También hubo enfados entre ambas: en una de esas broncas, Jordan se mudó de Madrid a París y trabajó como asistente de Gene Kelly. Volvió, aunque ya más como amiga y ayudante: el papel de criada quedó para una colombiana, Carmen, que acompañaría a Gardner hasta el final de sus días en Londres. Jordan estudió para esteticista, se casó y se divorció, volvió a Londres con Gardner y finalmente abrió un salón de belleza en Sacramento en 1975, ciudad en la que falleció en 2014. La estrella se quedó en la capital británica.
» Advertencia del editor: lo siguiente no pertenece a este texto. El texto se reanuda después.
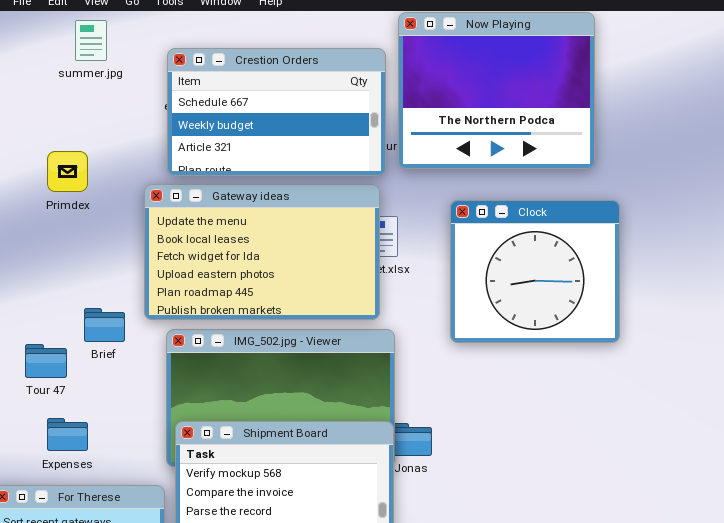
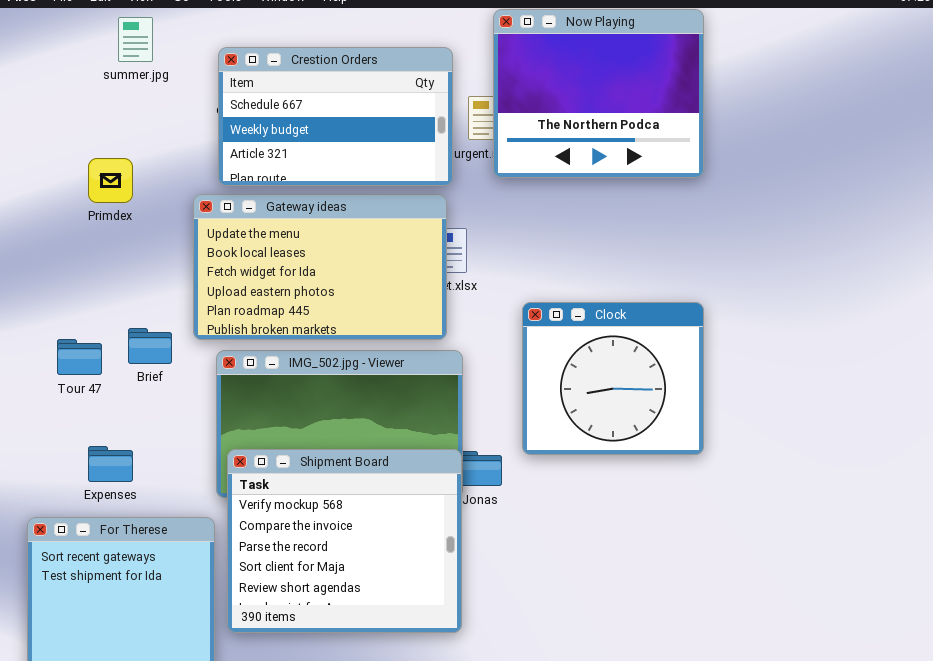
Now Playing: [398,12,595,169] -> [493,9,704,178], moved
Clock: [450,200,620,343] -> [522,302,704,455], moved
Tour 47: [25,344,67,378] -> [57,339,102,375], moved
Rene la siguió acompañando en los viajes laborales.
Tras acabar la miniserie El largo y cálido verano (1985), Gardner sufrió un infarto cerebral del que nunca se recuperó por completo, por mucho que hiciera ejercicio (siempre le gustó, especialmente nadar, y durante los rodajes procuraba no beber, comer frugalmente y dormir mucho). En verano de 1989, pasaron sus últimos meses juntas preparando la autobiografía de la actriz. Ahí le confesó —y Jordan lo transcribe en el capítulo postrero del libro, que titula La última carcajada— que se arrepentía de no haber intimado más con Winston Churchill, uno de sus héroes. Medio año después, el 25 de enero de 1990, con 67 años, una neumonía derrotó al cuerpo de Gardner.